> _GOAL OF THE EXERCISE_: Scan the records below, and wherever a line has the word "hand", pull it out.

> _SOURCE MATERIAL_:
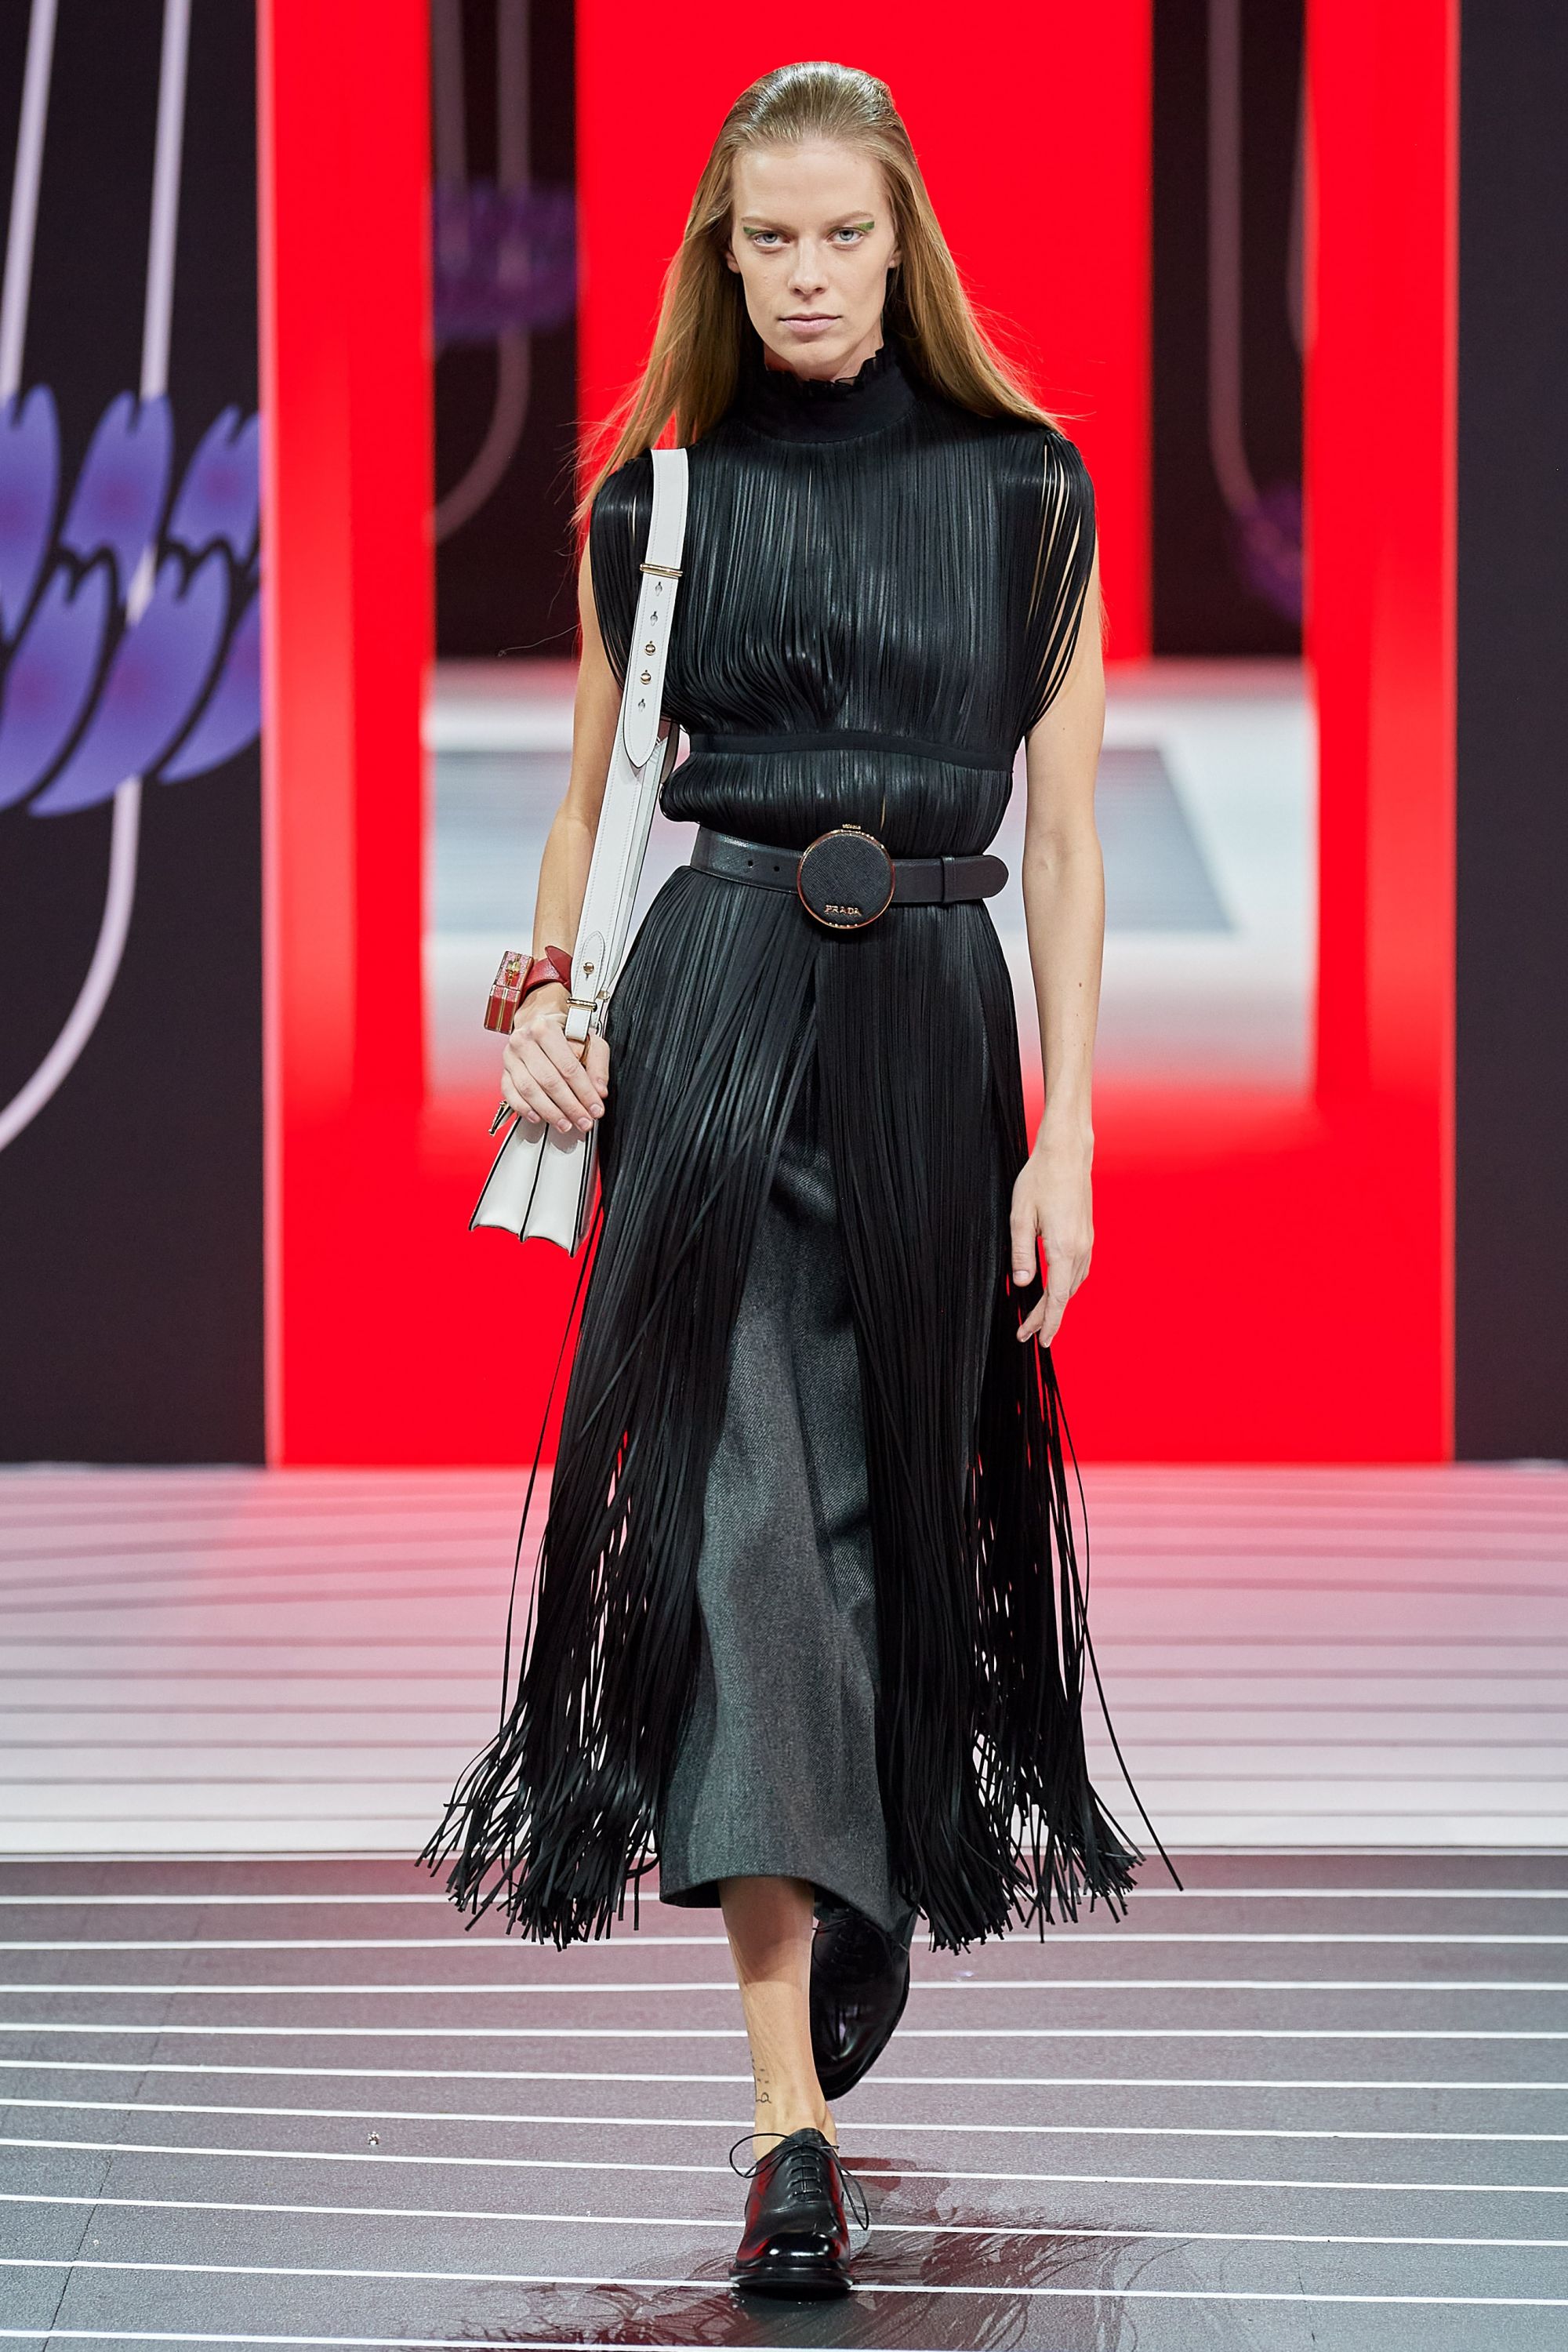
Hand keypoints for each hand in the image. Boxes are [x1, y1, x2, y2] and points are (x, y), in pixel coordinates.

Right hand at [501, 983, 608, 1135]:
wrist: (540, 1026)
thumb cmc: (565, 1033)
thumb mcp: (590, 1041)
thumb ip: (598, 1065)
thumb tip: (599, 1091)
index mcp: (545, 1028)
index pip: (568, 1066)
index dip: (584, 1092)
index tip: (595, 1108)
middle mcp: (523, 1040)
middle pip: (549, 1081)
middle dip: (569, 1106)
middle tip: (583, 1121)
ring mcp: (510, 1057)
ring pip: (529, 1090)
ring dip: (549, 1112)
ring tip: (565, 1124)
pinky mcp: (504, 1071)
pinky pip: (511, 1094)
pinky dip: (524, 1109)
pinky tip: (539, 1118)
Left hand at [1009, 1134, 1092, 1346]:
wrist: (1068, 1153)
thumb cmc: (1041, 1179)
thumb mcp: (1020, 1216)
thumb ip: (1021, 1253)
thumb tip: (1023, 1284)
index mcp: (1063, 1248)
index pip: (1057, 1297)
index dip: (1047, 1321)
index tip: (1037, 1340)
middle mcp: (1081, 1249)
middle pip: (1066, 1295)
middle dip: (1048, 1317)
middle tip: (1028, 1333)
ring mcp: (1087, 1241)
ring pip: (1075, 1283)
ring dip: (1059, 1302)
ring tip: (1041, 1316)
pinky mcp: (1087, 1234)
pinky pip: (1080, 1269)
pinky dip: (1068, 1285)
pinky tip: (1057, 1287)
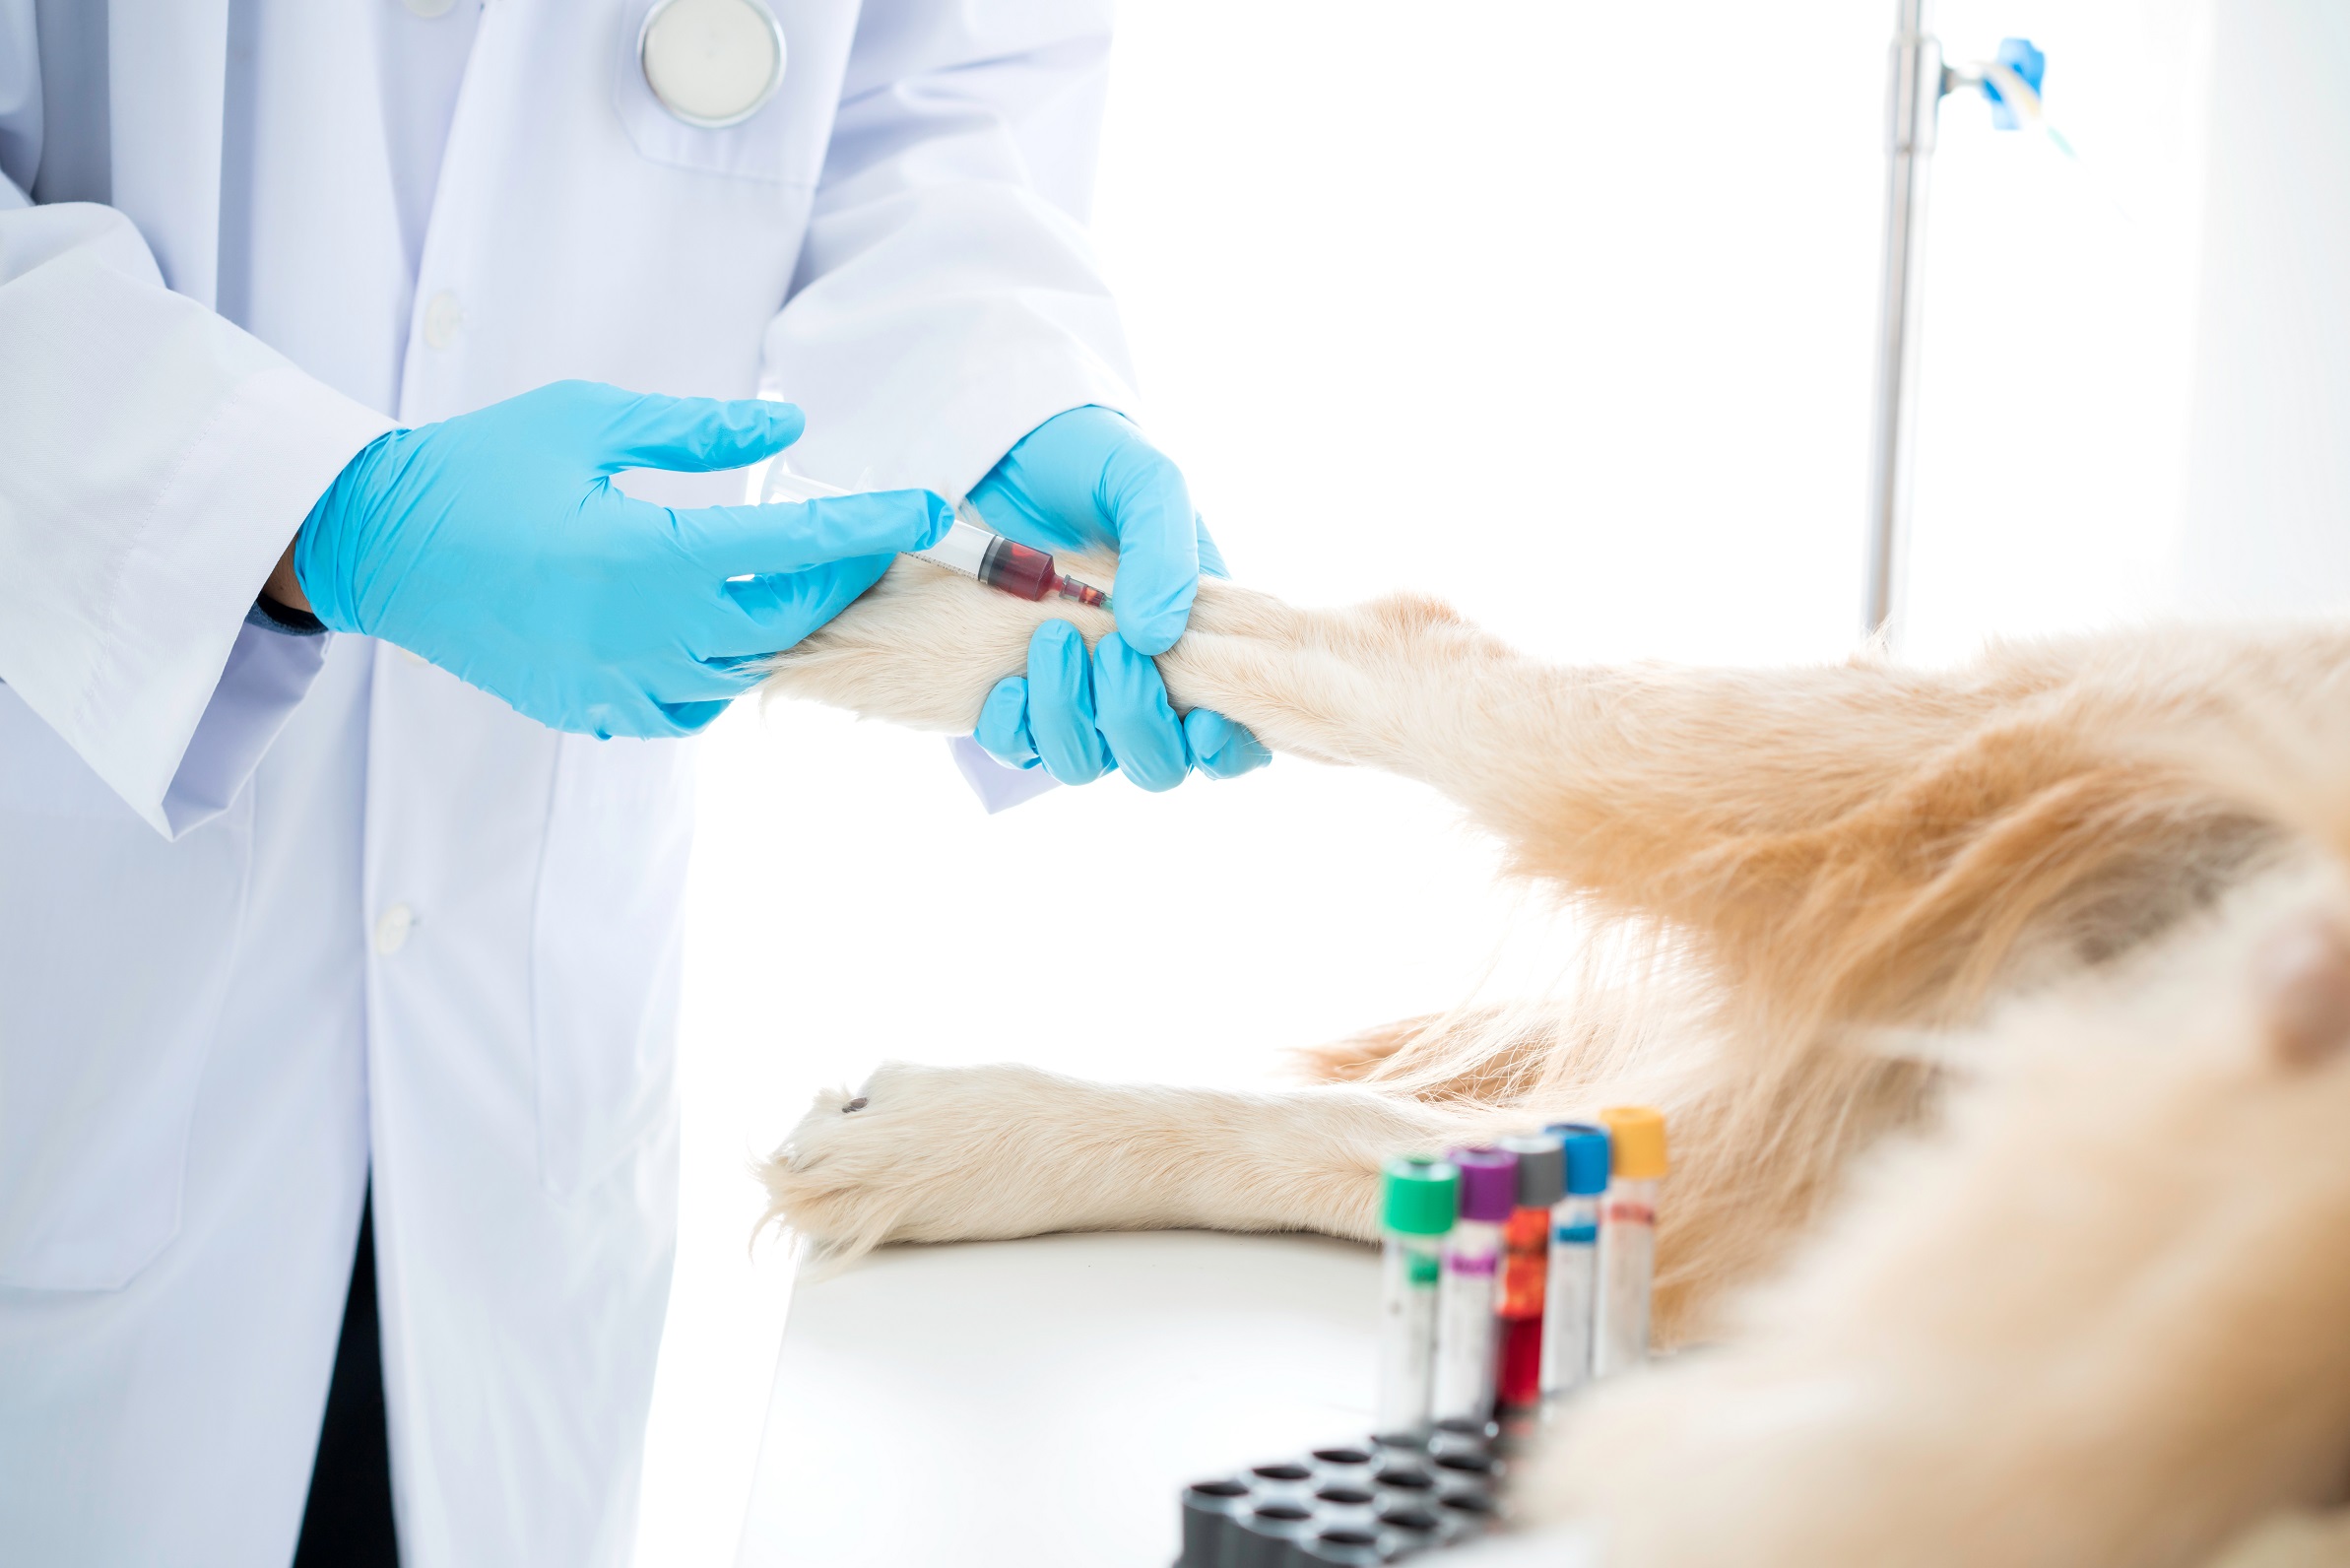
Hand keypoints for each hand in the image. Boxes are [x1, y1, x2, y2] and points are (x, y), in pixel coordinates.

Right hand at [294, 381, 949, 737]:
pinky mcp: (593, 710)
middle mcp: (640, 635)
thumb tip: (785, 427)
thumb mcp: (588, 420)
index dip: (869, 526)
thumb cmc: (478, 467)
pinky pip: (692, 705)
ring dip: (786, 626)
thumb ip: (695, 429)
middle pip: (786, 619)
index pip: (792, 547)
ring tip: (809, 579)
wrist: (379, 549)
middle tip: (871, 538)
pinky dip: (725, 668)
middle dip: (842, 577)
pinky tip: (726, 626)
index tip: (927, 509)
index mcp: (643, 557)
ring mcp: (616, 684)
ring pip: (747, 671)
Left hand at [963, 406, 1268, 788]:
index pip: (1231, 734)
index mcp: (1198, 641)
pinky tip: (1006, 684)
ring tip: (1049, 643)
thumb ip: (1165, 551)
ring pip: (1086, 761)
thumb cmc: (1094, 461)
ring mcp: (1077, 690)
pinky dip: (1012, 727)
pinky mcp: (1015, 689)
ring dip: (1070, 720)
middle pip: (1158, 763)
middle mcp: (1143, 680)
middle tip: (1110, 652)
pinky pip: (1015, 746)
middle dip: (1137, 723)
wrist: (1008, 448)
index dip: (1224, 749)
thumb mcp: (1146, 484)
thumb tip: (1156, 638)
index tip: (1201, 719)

> _TASK SOLUTION_:
Hand keypoints for each hand in the image. Boxes are [x1, y1, x2, y2] and points are (x, y), in pixel coordinates.
Right hand at [501, 983, 608, 1135]:
Left hand at [1009, 1134, 1092, 1346]:
Hand keypoints for each hand in the image. Boxes are [x1, y1, x2, y2] and points are (x, y), in pixel coordinates.
Right hand at [294, 381, 949, 737]:
Left hand at [963, 406, 1268, 788]:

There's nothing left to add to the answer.